## Brief 1
Answer these questions about the film column, giving each answer on its own line with the same letter:
(a) Which festival did the writer attend in Hollywood?
(b) Who replaced Lee Tracy during the making of "Viva Villa!"?
(c) Who wrote the play that "Clear All Wires!" is based on?
## Brief 2
Pick up the film column about "Clear All Wires!" at the point where it stops, and carry it on.

## Extract to read
BEGIN

- Posted: 10:43 AM, April 24, 2012
This is a catch-up column after a month's absence due to a vacation, Kyle Smith's temporary assignment to London and my trip to Hollywood for the TCM Classic Film Festival, where I got an early look at some spectacular digital restorations -- including "Singin' in the Rain,'' "Funny Face'' and "Cabaret'' -- that will be turning up on video later this year.
Any pre-code film starring the fast-talking Lee Tracy is a welcome addition to DVD. "Clear All Wires!'' (1933), the first made during his brief association with MGM (he was fired for a drunken escapade in Mexico during the making of the still-MIA-on-DVD "Viva Villa!" and replaced by Stuart Erwin) is one that was on our wishlist for TCM's "Shadows of Russia'' series a couple of years ago but didn't make the final cut. It's precisely the sort of fascinating obscurity that typifies the curatorial genius of the Warner Archive Collection.
Based on a short-lived play by Sam and Bella Spewack ("Boy Meets Girl,'' "Kiss Me Kate'') that starred Thomas Mitchell -- they later heavily reworked it as a more successful Cole Porter musical-- "Wires'' typecasts Tracy as a foreign correspondent for a fictional Chicago paper who arrives in Moscow to report on, among other things, "the new [Soviet] woman.'' Fired for pickpocketing a credential from a New York Times correspondent to get an exclusive interview with Stalin, Tracy contrives a phony assassination attempt against a supposed survivor of the Czar's family to get himself back in the good graces of his employers.

END

## Recorded data

BEGIN

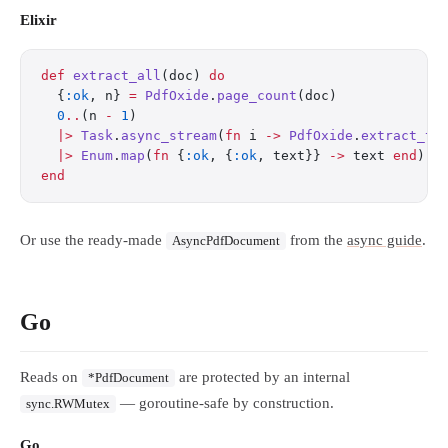
Elixir
def
 extract_all
(doc) 
do
  {
:ok
, n} 
=
 PdfOxide
.
page_count
(doc)
  0
..
(n 
-
 1
)
  |>
 Task
.
async_stream
(
fn
 i 
->
 PdfOxide
.
extract_te
  |>
 Enum
.
map
(
fn
 {
:ok
, {
:ok
, text}} 
->
 text 
end
)
end
Or use the ready-made
from the
async guide
.
AsyncPdfDocument
Go
Reads on
are protected by an internal
*PdfDocument
— goroutine-safe by construction.
sync.RWMutex
Go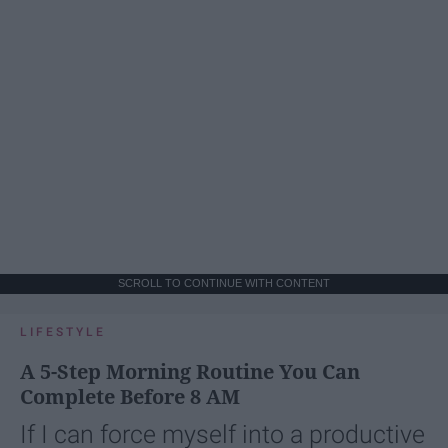
SCROLL TO CONTINUE WITH CONTENT
LIFESTYLE
A 5-Step Morning Routine You Can
Complete Before 8 AM
If I can force myself into a productive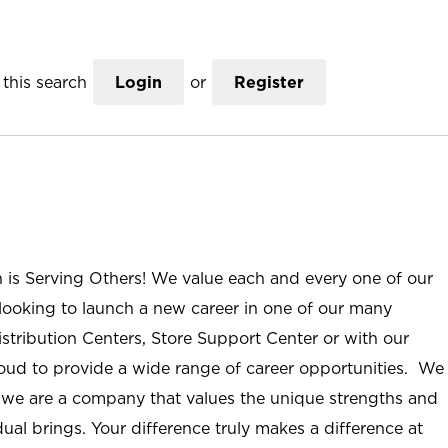
this search
Login
or
Register
n is Serving Others! We value each and every one of our
ooking to launch a new career in one of our many
istribution Centers, Store Support Center or with our
roud to provide a wide range of career opportunities. We
; we are a company that values the unique strengths and
ual brings. Your difference truly makes a difference at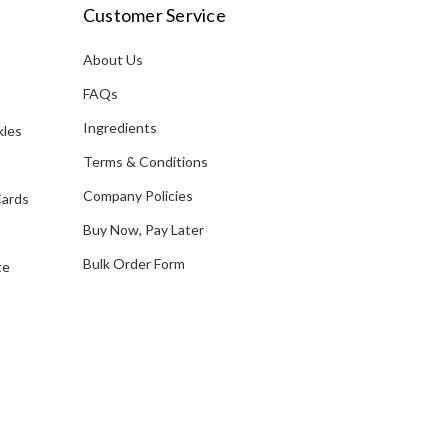
i
Customer Service
l
A
About Us
s
d
FAQs
d
Ingredients
kles
r
e
Terms & Conditions
s
Company Policies
Cards
s
Buy Now, Pay Later
Bulk Order Form
te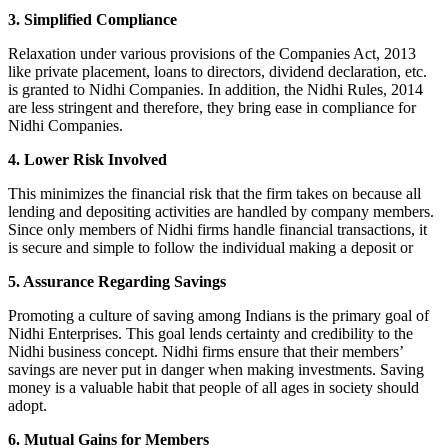
3. Simplified Compliance
Relaxation under various provisions of the Companies Act, 2013
like private placement, loans to directors, dividend declaration, etc.
is granted to Nidhi Companies. In addition, the Nidhi Rules, 2014
are less stringent and therefore, they bring ease in compliance for
Nidhi Companies.
4. Lower Risk Involved
This minimizes the financial risk that the firm takes on because all
lending and depositing activities are handled by company members.
Since only members of Nidhi firms handle financial transactions, it
is secure and simple to follow the individual making a deposit or
5. Assurance Regarding Savings
Promoting a culture of saving among Indians is the primary goal of
Nidhi Enterprises. This goal lends certainty and credibility to the
Nidhi business concept. Nidhi firms ensure that their members’
savings are never put in danger when making investments. Saving
money is a valuable habit that people of all ages in society should
adopt.
6. Mutual Gains for Members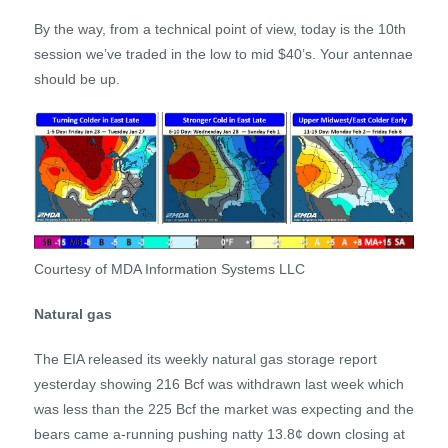
By the way, from a technical point of view, today is the 10th
session we’ve traded in the low to mid $40’s. Your antennae
should be up.
Courtesy of MDA Information Systems LLC
Natural gas
The EIA released its weekly natural gas storage report
yesterday showing 216 Bcf was withdrawn last week which
was less than the 225 Bcf the market was expecting and the
bears came a-running pushing natty 13.8¢ down closing at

END

## Written answer 1
(a) The TCM Classic Film Festival.
(b) Stuart Erwin.
(c) Sam and Bella Spewack.

## Written answer 2
Briskly directed by the undeservedly forgotten George Hill ("The Big House''), who committed suicide the next year, "Clear All Wires!'' features Benita Hume and Una Merkel as love interest, Akim Tamiroff as a hotel desk clerk and C. Henry Gordon as the head of the Soviet secret police. But only James Gleason as Tracy's conniving assistant has a prayer of upstaging the galvanic star in this very funny little movie.
RKO, Tracy's most frequent home after his MGM tenure (he had previously tested the patience of Fox, Columbia, Universal and Warners) was initially partly owned by RCA and rarely passed up on opportunity to showcase radio personalities features on the latter's NBC radio subsidiary.
Oddly, the most successful of these was the now-forgotten bandleader Kay Kyser, who scored one of the studio's biggest hits of 1939 with his first and best starring vehicle, "That's Right You're Wrong,'' a hilariously meta comedy about a movie studio's attempts to build a movie around a bandleader who can't act (this will presumably be included in the Warner Archive Collection's second set devoted to the RKO comedies of its female lead, Lucille Ball). Kyser played himself again in the horror-comedy "You'll Find Out,'' which Warners released at retail in 2009 as part of an oddball collection of Boris Karloff-Bela Lugosi films (the horror stars both share under the title billing Peter Lorre).
The "Kay Kyser Double Feature'' recently released by Warner Archive includes his third starring vehicle,"Playmates'' (1941), which revisits the earlier comic theme of trying to turn Kyser (for a third time accorded solo above the tile billing) into an actor. This time, his agent (Peter Lind Hayes, replacing Dennis O'Keefe in the two earlier films, which like this one were directed by David Butler) gives him the services of no less than John Barrymore.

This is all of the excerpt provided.